Aku hanya bisa memasang telinga tanpa ikut berkomentar, takut kena amuk.

“Begitulah kalau suami setia, sayang sama keluarga. Doa dari istri buat kebaikannya dia mudah diterima. Beda sama ayahmu yang banyak tingkah itu. Mau berapa kali pun aku berdoa buat kebaikan dia, gak akan terkabul. Terhalang sama dosa-dosa dia yang udah nyakitin aku!”

Repetan Ibu terdengar bersahut-sahutan dengan irama wajan penggorengan yang tengah ia gunakan untuk menumis kangkung.

“Coba kalau ayahmu dikasih kerjaan yang mapan, beuh... pasti makin banyak tingkah dia! Cuma karyawan biasa aja gayanya udah sok-sokan ikut ngurusin partai. Sok-sokan pengen kredit ini kredit itu! Mentang-mentang si Abel dapet beasiswa! Gak lihat apa aku belanja aja cuma bisa seadanya gini! Ngirit-ngirit biar cukup buat satu bulan, lah dia malah banyak gaya! Mentang-mentang dia yang cari duit!”

Ibu membanting serbet dengan kasar. Tangannya cekatan memindahkan panci untuk merejang air ke atas tungku kompor yang sebelumnya digunakan untuk menumis kangkung.

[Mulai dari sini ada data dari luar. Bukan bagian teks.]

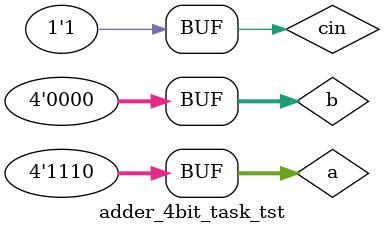
<source format=v>
module adder_4bit_task_tst() ;

	reg [3:0] a, b ;
	reg cin ;

	wire [3:0] sum ;
	wire cout ;

	adder_4bit_task1  DUT(a , b, cin, sum, cout) ;

	initial
		begin
			a = 4 'b0010 ;
			b = 4 'b0110 ;
			cin = 1 'b0 ;

			#50 a = 4 'b0110 ;
			b = 4 'b0100 ;
			cin = 1 'b1 ;

			#50 a = 4 'b0100 ;
			b = 4 'b0101 ;
			cin = 1 'b0 ;

			#50 a = 4 'b1110 ;
			b = 4 'b0000 ;
			cin = 1 'b1 ;	
		end			

endmodule

</source>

Aku membantunya menata masakan yang telah matang.

“Nay...,”

“NAYA BANGUN!”

Aku tersentak kaget. Sedikit bingung kenapa wajah, rambut juga sebagian bajuku basah.

“Emang dasar kebo kau! Susah kali dibangunin!”

Kulihat Ibu sedang berjalan keluar dari kamarku sembari menenteng sebuah gelas kosong. Mungkin isinya sudah ia tumpahkan ke mukaku barusan.

Melihatku hanya terdiam di tempat tidur, Ibu berbalik dan kembali mengomel, “cepat bangun! Ke aer sana! Bukannya bengong! Bentar lagi kita kondangan ke rumah Farah.”

Demi mendengar omelan Ibu, aku segera beranjak menuju kamar mandi.

“Wudu! Salat Zuhur! Bentar lagi Asar ini! Kebiasaan kau salat di akhir waktu, pantes rankingmu di kelas juga paling bontot terus.”

Selesai salat Asar, kami berangkat menuju rumah Farah. Ibu tampak anggun dengan mengenakan baju gamis panjang berbordir, sementara aku hanya mengenakan busana mengajiku yang merupakan setelan tunik dan celana panjang, tapi aku tak sempat memikirkan soal busana, karena seperti biasa, Ibu selalu tergesa menyuruhku agar cepat selesai.

Sesampainya di rumah Farah, kulihat sudah banyak orang yang berkumpul di sana. Farah memanggilku untuk berkumpul bersamanya dan teman-teman yang lain. Tiba-tiba Bu Mega lari tergopoh ke arahku,

“Naya... Naya...,”

“Heh, Naya! Cepat kamu ajak ibumu ke belakang sana cepat! Itu ada ayahmu sama si Rahma mau lewat! Cepat!” bisik Bu Mega.